_Given information_.

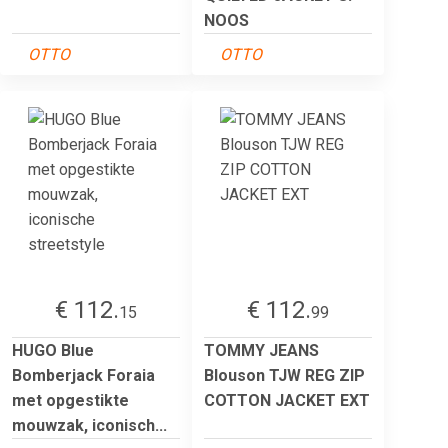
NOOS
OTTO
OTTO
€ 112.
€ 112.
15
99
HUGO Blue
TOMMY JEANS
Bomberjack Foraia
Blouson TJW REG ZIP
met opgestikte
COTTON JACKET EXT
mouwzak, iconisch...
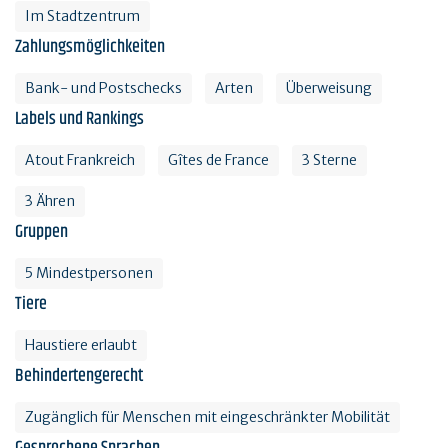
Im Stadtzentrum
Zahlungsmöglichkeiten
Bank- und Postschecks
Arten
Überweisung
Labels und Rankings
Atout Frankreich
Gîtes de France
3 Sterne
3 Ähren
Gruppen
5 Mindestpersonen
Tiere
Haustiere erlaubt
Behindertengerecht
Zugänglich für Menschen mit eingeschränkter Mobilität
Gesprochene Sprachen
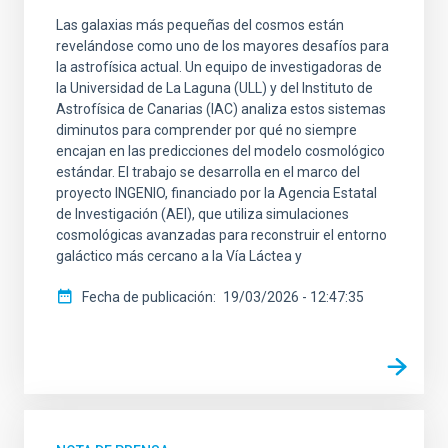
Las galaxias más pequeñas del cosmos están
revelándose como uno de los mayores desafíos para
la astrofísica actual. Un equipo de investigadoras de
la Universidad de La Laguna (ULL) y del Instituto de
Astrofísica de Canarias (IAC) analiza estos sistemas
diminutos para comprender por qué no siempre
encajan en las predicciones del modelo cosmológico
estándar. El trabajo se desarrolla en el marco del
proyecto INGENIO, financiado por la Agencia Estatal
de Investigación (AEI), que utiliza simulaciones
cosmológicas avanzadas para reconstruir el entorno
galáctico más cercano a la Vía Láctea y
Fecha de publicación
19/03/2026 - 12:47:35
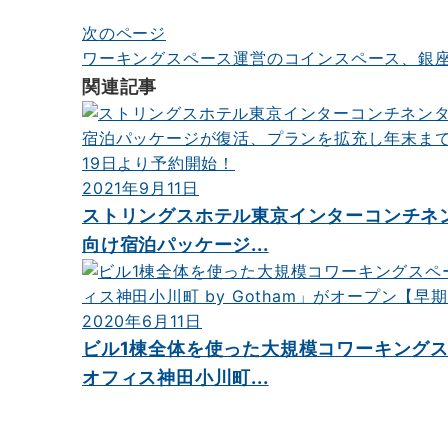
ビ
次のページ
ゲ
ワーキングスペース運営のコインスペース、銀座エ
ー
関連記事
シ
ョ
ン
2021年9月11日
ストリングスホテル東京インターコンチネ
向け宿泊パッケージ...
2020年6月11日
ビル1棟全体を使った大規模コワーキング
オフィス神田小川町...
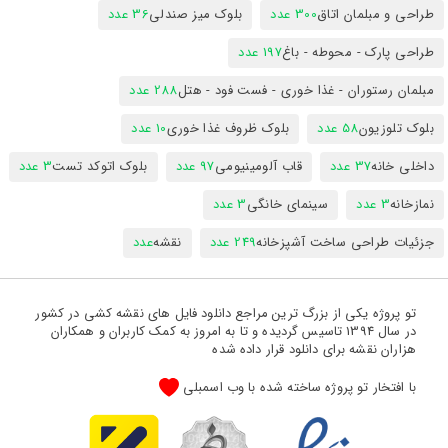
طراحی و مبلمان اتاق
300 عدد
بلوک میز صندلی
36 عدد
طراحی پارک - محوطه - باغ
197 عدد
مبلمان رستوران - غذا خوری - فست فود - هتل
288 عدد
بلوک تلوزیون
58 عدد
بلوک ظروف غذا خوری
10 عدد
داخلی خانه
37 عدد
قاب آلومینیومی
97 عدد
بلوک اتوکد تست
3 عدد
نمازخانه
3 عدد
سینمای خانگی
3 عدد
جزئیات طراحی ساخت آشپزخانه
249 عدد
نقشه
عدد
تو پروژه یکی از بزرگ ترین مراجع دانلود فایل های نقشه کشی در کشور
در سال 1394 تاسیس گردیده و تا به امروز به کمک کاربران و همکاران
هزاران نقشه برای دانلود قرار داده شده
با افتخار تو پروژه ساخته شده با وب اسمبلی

_Problem to solve_.
Which lines in the entries above contain the word "بلوک"? Copy out each of them.

_Solution to the problem_.
بلوک میز صندلی
بلوک تلوزیون
بلوک ظروف غذا خوری
بلوک اتوکد تست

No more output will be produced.